The fact is, the ideal worker, whether male or female, can work endless hours only because some woman - wife or maid - is taking care of the childcare and household work. Since men don't generally help out very much in childcare, some women have compensated by staying single, putting off pregnancy if they marry, delegating childcare to maids, or not having any babies at all.
Irrespective of whether women are by nature caregivers or not, and given that it is quite hard to reject culturally assigned roles, it might be more productive to simply recognise that it is child-bearing and child-rearing that enable our society to stay in existence at all. Thus says Associate Professor Josephine Lang, who teaches human resources management at Nanyang Technological University's business school.
She argues that it is child-rearing that ultimately provides the worker-consumer-voter who sustains our society. This means that child-bearing and child-rearing comprise an indispensable form of national service. If so, employers should help bear some of the costs of this national service by offering working mothers flexible work arrangements.
Generally, human resource policies aim for uniformity in the interest of fairness to all, Prof Lang notes. But how is it fair to working mothers for workplace policies to be tailored for men and single women with no childcare duties?

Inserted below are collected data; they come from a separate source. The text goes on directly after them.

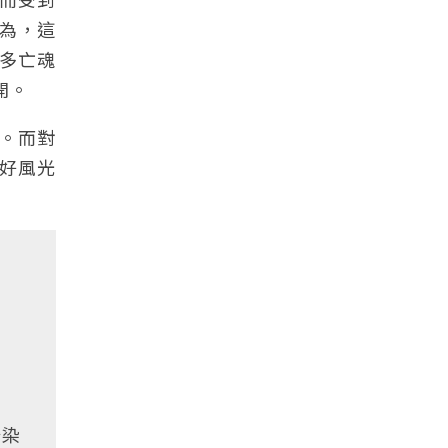
為，這
多亡魂
開。
。而對
好風光
汙染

But flexible work arrangements need to be customised, which is difficult to do. Rather than waiting for employers to take the initiative, Prof Lang suggests adopting a British statute called The Flexible Working (Procedural Requirements) Regulations 2002.

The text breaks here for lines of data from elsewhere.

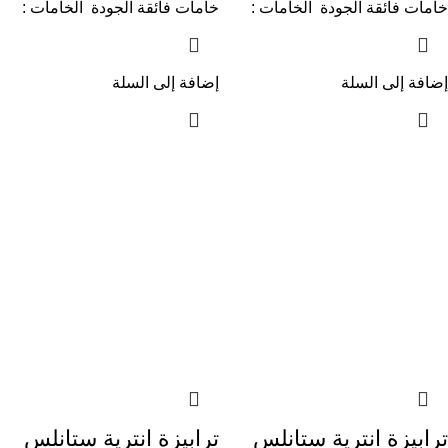
خامات فائقة الجودة الخامات :
خامات فائقة الجودة الخامات :
إضافة إلى السلة
إضافة إلى السلة
ترابيزة انترية ستانلس
ترابيزة انترية ستانلس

British workers who are also the primary caregiver for a child under six years old have a 'right to request' flexible work arrangements - such as flexi-time, shorter work weeks, and so on. The law lays down a fair process that requires both sides to take certain steps, with 'best practices' laid down as well.
It is the worker who customises how her own 'carefully thought-out' proposal for her flexible work arrangements might work out and how they might impact her co-workers. The written proposal, which must also suggest steps to offset any adverse consequences of her proposed arrangements, becomes the basis for constructive engagement on how to make the arrangements work for both sides.
The employer is required to give the proposal serious consideration and meet the worker to discuss her proposal. Reasons must be offered in writing for any rejection within 14 days. The valid reasons may only be business costs or management conflicts - backed by facts.
A second meeting is mandated to discuss a rejection. If the employer does not undertake these steps, the worker may appeal to an employment tribunal, which can fine the employer. The worker is also protected against employer retaliation.
In practice, about 30 per cent of employers have received such requests after the law was passed, with 75 per cent of eligible workers getting what they asked for without resorting to a tribunal. Costs were a concern for 13 per cent of employers.
Perhaps the Government, perhaps a Member of Parliament - perhaps even Prof Straughan, who is also a Nominated Member of Parliament - can take the appropriate steps to amend our Employment Act to give working mothers the 'right to request' flexible work arrangements so as to accommodate their childcare duties. If the Government subsidises some of the increased costs this might entail, things could work out well. Then the Baby Bonus Scheme might indeed bear fruit.